La camicia è stropicciata, i jeans spiegazzati e il maglione sembra aver fatto la guerra contro un ferro da stiro... e l’ha persa. Ma cosa ci dice la psicologia di chi esce di casa così, apparentemente indifferente a ogni piega fuori posto? No, non è solo “pigrizia” o “fretta mattutina”. Uscire con abiti sgualciti può raccontare molto più di quanto immagini. Tra identità personale, stato d’animo e perfino tratti della personalità, la scelta (o la non-scelta) del proprio outfit quotidiano diventa una finestra sulla psiche.

Quando la moda parla di umore: l’abbigliamento riflette l’anima

Secondo uno studio della University of Hertfordshire, condotto dalla professoressa Karen Pine, molte persone scelgono i vestiti in base al loro stato emotivo. In particolare, le donne che si sentono giù tendono a preferire jeans larghi e abiti trasandati, mentre quando sono felici scelgono capi più curati e colorati. La Pine lo spiega così: “Quando siamo depressi, perdiamo interesse per il nostro aspetto. Scegliamo abiti che ci fanno scomparire, che ci rendono invisibili.” Un outfit trascurato, quindi, può diventare una bandiera silenziosa del nostro umore, un modo per dire “non ho energia, né voglia di apparire”.
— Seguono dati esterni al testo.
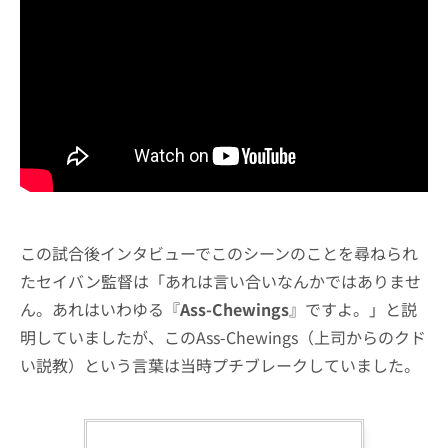
この試合後インタビューでこのシーンのことを尋ねられ
たセイバン監督は「あれは言い合いなんかではありませ
ん。あれはいわゆる『
Ass-Chewings
』ですよ。」と説
明していましたが、このAss-Chewings（上司からのクド
い説教）という言葉は当時プチブレークしていました。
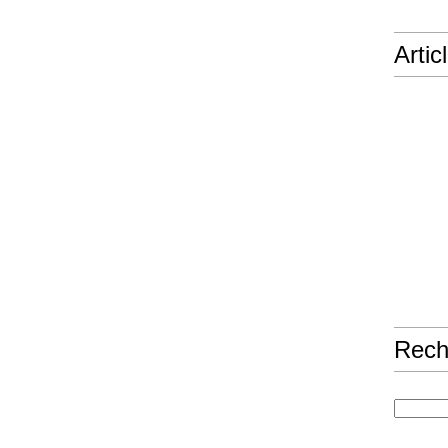
Artic
Rech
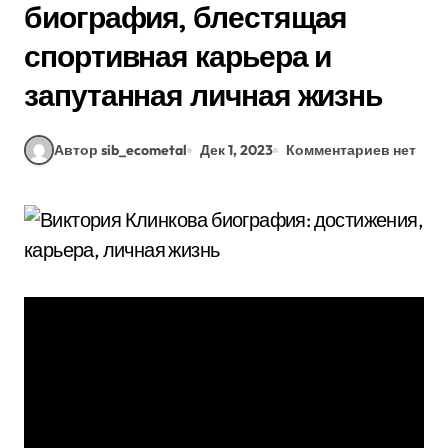
биография, блестящая
спортивная карьера и
запутанная личная жизнь
Автор sib_ecometal
Дек 1, 2023
Комментариев нет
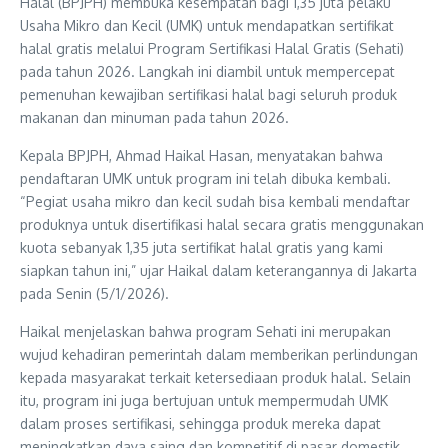
Halal (BPJPH) membuka kesempatan bagi 1,35 juta pelaku
Usaha Mikro dan Kecil (UMK) untuk mendapatkan sertifikat
halal gratis melalui Program Sertifikasi Halal Gratis (Sehati)
pada tahun 2026. Langkah ini diambil untuk mempercepat
pemenuhan kewajiban sertifikasi halal bagi seluruh produk
makanan dan minuman pada tahun 2026.
Kepala BPJPH, Ahmad Haikal Hasan, menyatakan bahwa
pendaftaran UMK untuk program ini telah dibuka kembali.
“Pegiat usaha mikro dan kecil sudah bisa kembali mendaftar
produknya untuk disertifikasi halal secara gratis menggunakan
kuota sebanyak 1,35 juta sertifikat halal gratis yang kami
siapkan tahun ini,” ujar Haikal dalam keterangannya di Jakarta
pada Senin (5/1/2026).
Haikal menjelaskan bahwa program Sehati ini merupakan
wujud kehadiran pemerintah dalam memberikan perlindungan
kepada masyarakat terkait ketersediaan produk halal. Selain
itu, program ini juga bertujuan untuk mempermudah UMK
dalam proses sertifikasi, sehingga produk mereka dapat
meningkatkan daya saing dan kompetitif di pasar domestik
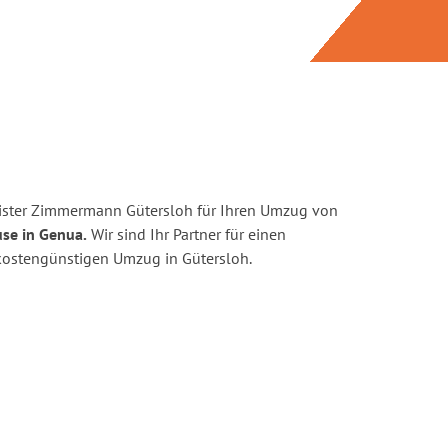
ister Zimmermann Gütersloh für Ihren Umzug von
se in Genua.
Wir sind Ihr Partner für einen
d kostengünstigen Umzug in Gütersloh.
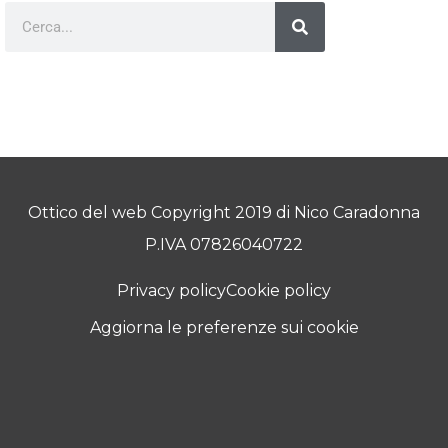
Ottico del web Copyright 2019 di Nico Caradonna
P.IVA 07826040722
Privacy policy
Cookie policy
Aggiorna le preferenze sui cookie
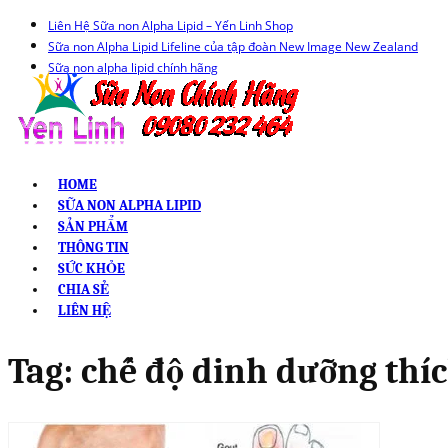
Liên Hệ Sữa non Alpha Lipid – Yến Linh Shop
Sữa non Alpha Lipid Lifeline của tập đoàn New Image New Zealand
Sữa non alpha lipid chính hãng
HOME
SỮA NON ALPHA LIPID
SẢN PHẨM
THÔNG TIN
SỨC KHỎE
CHIA SẺ
LIÊN HỆ
Tag:
chế độ dinh dưỡng thí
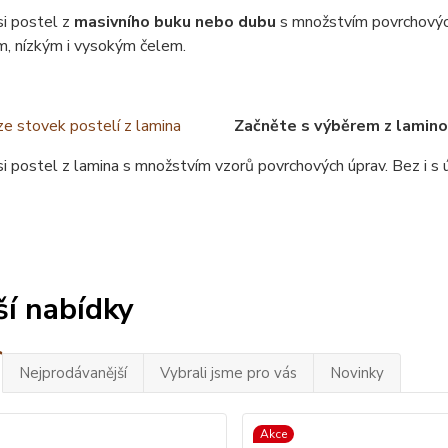
si postel z
masivního buku nebo dubu
s množstvím povrchovýc
m, nízkým i vysokým čelem.
Začněte s výběrem z lamino
i postel z lamina s množstvím vzorů povrchových úprav. Bez i s
ší nabídky
Nejprodávanější
Vybrali jsme pro vás
Novinky
Akce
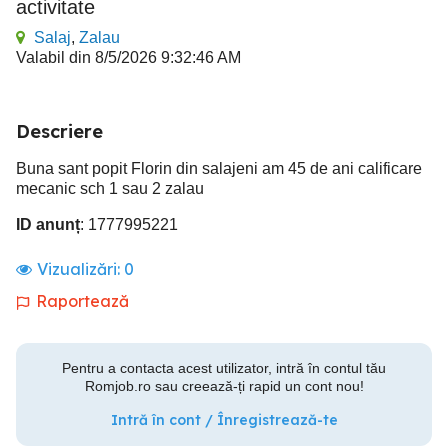
activitate
Salaj
,
Zalau
Valabil din 8/5/2026 9:32:46 AM
Descriere
Buna sant popit Florin din salajeni am 45 de ani calificare
mecanic sch 1 sau 2 zalau
ID anunț
: 1777995221
Vizualizări:
0
Raportează
Pentru a contacta acest utilizator, intră în contul tău
Romjob.ro sau creează-ți rapid un cont nou!
Intră în cont / Înregistrează-te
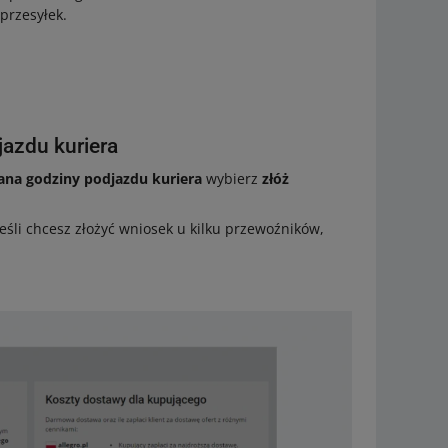
przesyłek.
azdu kuriera
ana godziny podjazdu kuriera
wybierz
złóż
Jeśli chcesz złożyć wniosek u kilku przewoźników,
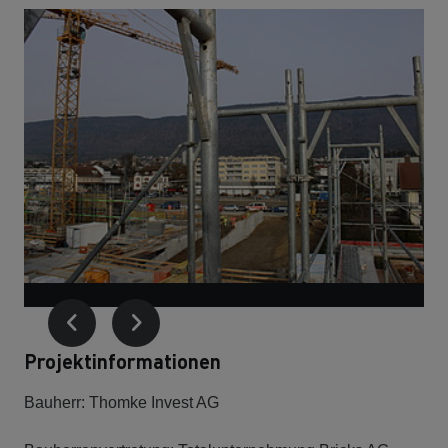
Projektinformationen
Bauherr: Thomke Invest AG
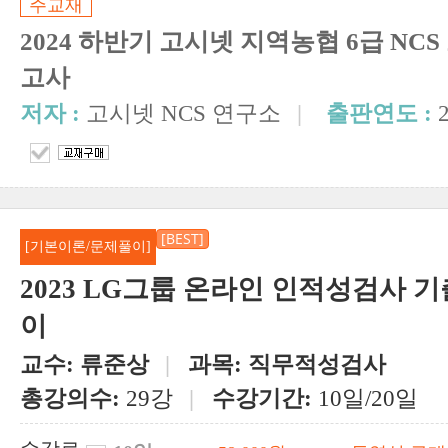
주교재
2024 하반기 고시넷 지역농협 6급 NC
고사
저자 :
고시넷 NCS 연구소
|
출판연도 :
[BEST]
[기본이론/문제풀이]
2023 LG그룹 온라인 인적성검사 
이
교수:
류준상
|
과목:
직무적성검사
총강의수:
29강
|
수강기간:
10일/20일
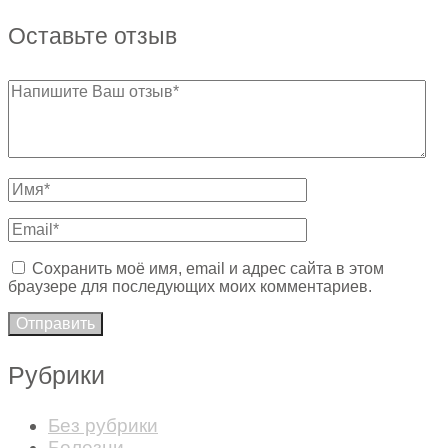
Оставьте отзыв
Сохранить моё имя, email и адрес сайта в этом
браузере для последующих моих комментариев.
Рубрики
Без рубрики
Болезни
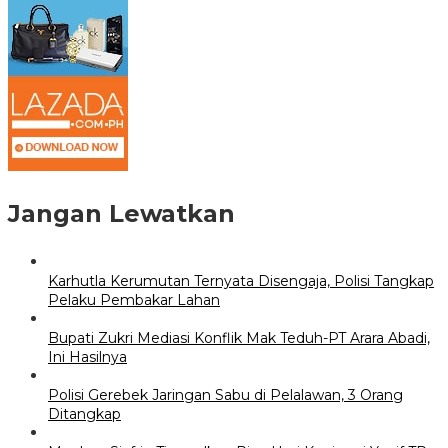
Jangan Lewatkan
Karhutla Kerumutan Ternyata Disengaja, Polisi Tangkap
Pelaku Pembakar Lahan
Bupati Zukri Mediasi Konflik Mak Teduh-PT Arara Abadi,
Ini Hasilnya
Polisi Gerebek Jaringan Sabu di Pelalawan, 3 Orang
Ditangkap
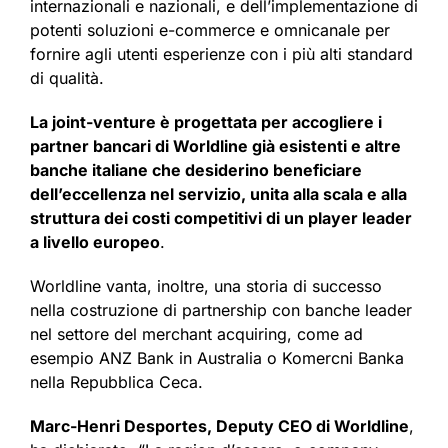
internazionali e nazionali, e dell’implementazione di
potenti soluzioni e-commerce e omnicanale per
fornire agli utenti esperienze con i più alti standard
di qualità.
La joint-venture è progettata per accogliere i
partner bancari di Worldline già esistenti e altre
banche italiane che desiderino beneficiare
dell’eccellenza nel servizio, unita alla scala e alla
struttura dei costi competitivi di un player leader
a livello europeo
.
Worldline vanta, inoltre, una storia di successo
nella costruzione di partnership con banche leader
nel settore del merchant acquiring, come ad
esempio ANZ Bank in Australia o Komercni Banka
nella Repubblica Ceca.
Marc-Henri Desportes, Deputy CEO di Worldline
,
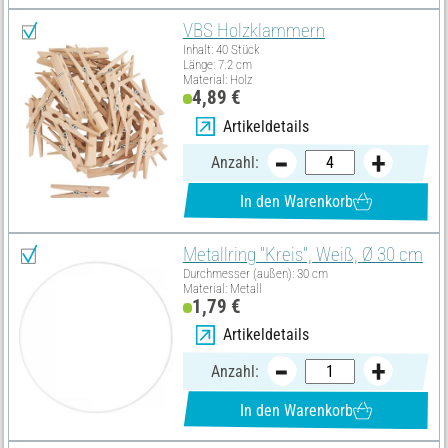
VBS Holzklammern
Inhalt: 40 Stück
Länge: 7.2 cm
Material: Holz
4,89 €
Artikeldetails
Anzahl:
In den Warenkorb
Metallring "Kreis", Weiß, Ø 30 cm
Durchmesser (außen): 30 cm
Material: Metall
1,79 €
Artikeldetails
Anzahl:
In den Warenkorb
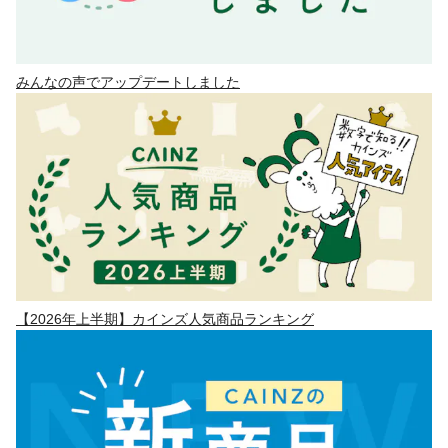
みんなの声でアップデートしました
【2026年上半期】カインズ人気商品ランキング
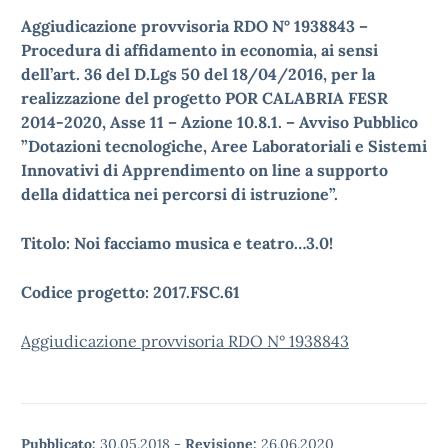
Aggiudicazione provvisoria RDO N° 1938843
–
Procedura di affidamento in economia, ai sensi
dell’art. 36 del D.Lgs 50 del 18/04/2016, per la
realizzazione del progetto POR CALABRIA FESR
2014-2020, Asse 11 – Azione 10.8.1. – Avviso Pubblico
”Dotazioni tecnologiche, Aree Laboratoriali e Sistemi
Innovativi di Apprendimento on line a supporto
della didattica nei percorsi di istruzione”.
Titolo: Noi facciamo musica e teatro…3.0!
Codice progetto: 2017.FSC.61
Aggiudicazione provvisoria RDO N° 1938843
Pubblicato:
30.05.2018
-
Revisione:
26.06.2020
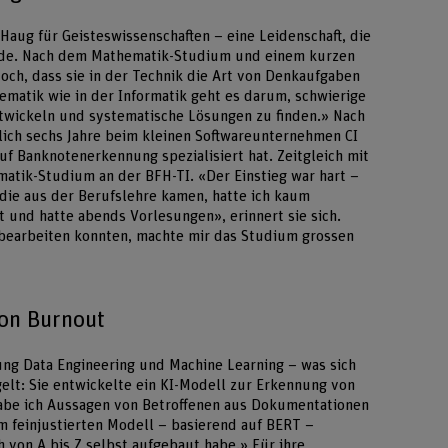
 Haug für Geisteswissenschaften – eine Leidenschaft, die
urde. Nach dem Mathematik-Studium und einem kurzen
doch, dass sie in der Technik die Art von Denkaufgaben
thematik wie in der Informatik geht es darum, schwierige
twickeln und systematische Lösungen zu finden.» Nach
slich sechs Jahre beim kleinen Softwareunternehmen CI
auf Banknotenerkennung spezialisiert hat. Zeitgleich mit
rmatik-Studium an der BFH-TI. «Der Einstieg war hart –
die aus der Berufslehre kamen, hatte ich kaum
t und hatte abends Vorlesungen», erinnert sie sich.
 bearbeiten konnten, machte mir das Studium grossen
von Burnout
htung Data Engineering und Machine Learning – was sich
gelt: Sie entwickelte ein KI-Modell zur Erkennung von
habe ich Aussagen von Betroffenen aus Dokumentationen
em feinjustierten Modell – basierend auf BERT –
h von A bis Z selbst aufgebaut habe.» Für ihre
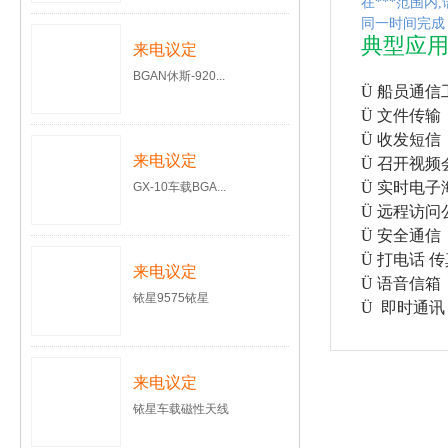
在***范围内
,
同一时间完成
典型应
来电议定
BGAN休斯-920...
Ü
船员通信
Ü
文件传输
Ü
收发短信
来电议定
Ü
召开视频
Ü
实时电子
GX-10车载BGA...
Ü
远程访问
Ü
安全通信
Ü
打电话 传
来电议定
Ü
语音信箱
铱星9575铱星
Ü
即时通讯
来电议定
铱星车载磁性天线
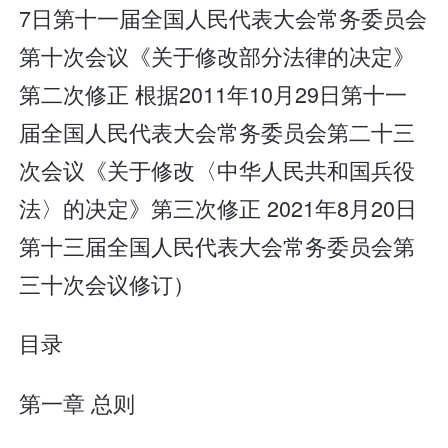
7日第十一届全国人民代表大会常务委员会
第十次会议《关于修改部分法律的决定》
第二次修正 根据2011年10月29日第十一
届全国人民代表大会常务委员会第二十三
次会议《关于修改〈中华人民共和国兵役
法〉的决定》第三次修正 2021年8月20日
第十三届全国人民代表大会常务委员会第
三十次会议修订）
目录
第一章 总则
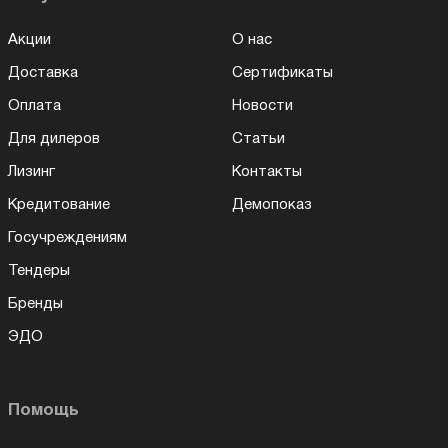
Акции
О нас
Доставка
Сертификаты
Оплата
Новости
Для дилеров
Статьи
Лизинг
Контакты
Кредитование
Демопоказ
Госучреждениям
Тендеры
Бренды
ЭДО
Помощь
Nel 2012, Adam & Galinsky hanno pubblicato uno studio innovativo sul concetto di “enclothed cognition”. Cosa significa? Che ciò che indossiamo non influisce solo su come gli altri ci vedono, ma anche su come noi stessi pensiamo, ci comportiamo, ci percepiamo. Ad esempio, indossare un camice da medico aumenta la concentrazione e la precisione nei compiti cognitivi. Il contrario vale per abiti disordinati: possono rafforzare la percezione (interna) di disinteresse, stanchezza, persino apatia. Non è solo questione di stile, ma di identità psicologica.

La scelta degli abiti è fondamentale per 'comunicare' senza parlare, secondo la psicologia.
La scelta degli abiti è fondamentale per 'comunicare' senza parlare, secondo la psicologia.

Chi sceglie abiti sgualciti può voler comunicare che non si sente allineato alle aspettative sociali, o magari desidera solo conforto in un periodo di stress. Il messaggio è chiaro: “oggi non ho voglia di compiacere nessuno”.

Disordine o autenticità? Cosa dice la personalità

Secondo la teoria dei Big Five, i tratti fondamentali della personalità comprendono coscienziosità, estroversione, apertura mentale, gradevolezza e stabilità emotiva. E proprio la coscienziosità è in prima linea quando si parla di vestiti stirati.

Chi ottiene punteggi alti in coscienziosità tende a essere ordinato, metodico, attento ai dettagli. Abiti curati, pieghe perfette, tutto in regola. Al contrario, chi ha un punteggio più basso potrebbe optare spesso per look disordinati, non per negligenza ma perché altre priorità (o tratti di personalità) prevalgono. E in certi casi, c’è anche una forma di ribellione estetica alle regole imposte.

Non solo caos: anche questa è espressione di sé

Lo stile personale, sgualcito o impeccabile, dice chi siamo, o almeno chi vogliamo sembrare. Alcuni usano l’abbigliamento come scudo, altri come specchio. Indossare abiti spiegazzati può significare molte cose: mancanza di tempo, poca importanza data al giudizio altrui, desiderio di sentirsi liberi da schemi rigidi.

Come spiega la psicologa clinica Jennifer Baumgartner, autrice di You Are What You Wear, i nostri vestiti sono prolungamenti del nostro mondo interno. Ogni scelta (anche quella di non scegliere) parla del nostro vissuto, delle nostre sicurezze o delle nostre vulnerabilità. Ecco perché, prima di etichettare qualcuno come “sciatto” o “disordinato”, è utile chiedersi: cosa vuole comunicare, in realtà?

Vestirsi con abiti sgualciti non è necessariamente sinonimo di disorganizzazione. Per alcuni è solo una questione di praticità, o di priorità. C’è chi preferisce dormire 20 minuti in più invece che stirare. Chi vive ritmi frenetici. Chi non possiede neppure un ferro da stiro. Oppure, chi non ha mai sentito il bisogno di compiacere la moda o gli occhi altrui.

Ma occhio: se questa scelta diventa sistematica e si accompagna ad altri segnali di disinteresse per sé (alimentazione disordinata, difficoltà nel sonno, calo dell’umore), potrebbe essere utile parlarne con uno specialista.